En quatre ans seulement, le nombre de mineures victimes de prostitution a bondi de 43 % en France, selon les dernières données de l’Observatoire national des violences faites aux femmes. En 2025, ce sont ainsi 704 jeunes filles, âgées pour certaines de moins de seize ans, qui ont été recensées par les forces de l’ordre comme victimes d’exploitation sexuelle. Ce chiffre, révélé en début de semaine, dépasse désormais le seuil symbolique des sept cents cas annuels, confirmant une tendance lourde et préoccupante qui résiste à toutes les campagnes de sensibilisation. Les autorités soulignent que ces données ne reflètent qu’une partie de l’iceberg, tant les réseaux criminels savent se rendre discrets.

Cette augmentation brutale interroge d’autant plus qu’elle s’inscrit dans un contexte où les dispositifs de protection de l’enfance sont régulièrement renforcés. Les profils des victimes, majoritairement des adolescentes issues de milieux fragilisés, révèlent une vulnérabilité systémique face à des prédateurs organisés. Parmi les 704 cas comptabilisés, 416 concernent des mineures exploitées par des proxénètes, tandis que 288 ont été identifiées comme ayant cédé à des sollicitations directes pour des actes tarifés. Ces chiffres, bien que partiels, dessinent le portrait d’une jeunesse livrée à des logiques de prédation économique et sociale.
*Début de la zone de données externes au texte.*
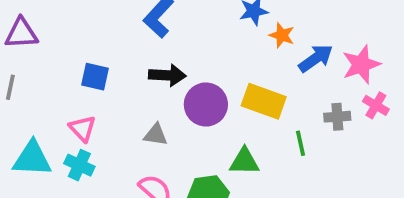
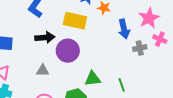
blue arrow: (316, 58) -> (124, 29), moved, turned 120
yellow rectangle: (264, 101) -> (75, 21), moved
green line: (301, 143) -> (122, 85), moved

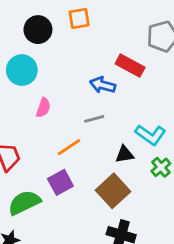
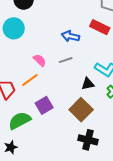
red rectangle: (130, 66) -> (100, 27), moved
pink semicircle: (43, 108) -> (40, 60), moved, turned -64
orange line: (69, 147) -> (30, 80), moved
L’exploitation numérique, nouvelle arme des prédateurs

La ministre déléguée à l’Égalité femmes-hommes, Aurore Bergé, n’a pas manqué de qualifier cette situation de « scandale national », évoquant des « corps de jeunes filles transformés en ressources monétisées ». Son analyse met en lumière un phénomène où la précarité, l’isolement et l’absence de repères familiaux se conjuguent pour offrir un terrain fertile aux réseaux criminels. Avec près de 40 000 personnes en situation de prostitution sur l’ensemble du territoire, la France paie le prix d’une politique de prévention insuffisante et d’un maillage social trop lâche, incapable de protéger ses citoyens les plus fragiles.

La France face à son impuissance ?

Les spécialistes s’accordent à pointer du doigt l’essor des plateformes numériques et des réseaux sociaux, qui facilitent le recrutement des jeunes victimes par des moyens discrets et accessibles. Les algorithmes de recommandation, en ciblant les adolescents en quête de reconnaissance ou de revenus, accélèrent ce phénomène de bascule dans l’exploitation. Face à cette réalité, les associations de terrain alertent sur l’urgence d’une réponse coordonnée entre l’État, les collectivités locales et les acteurs associatifs, faute de quoi le nombre de victimes continuera de croître de manière exponentielle.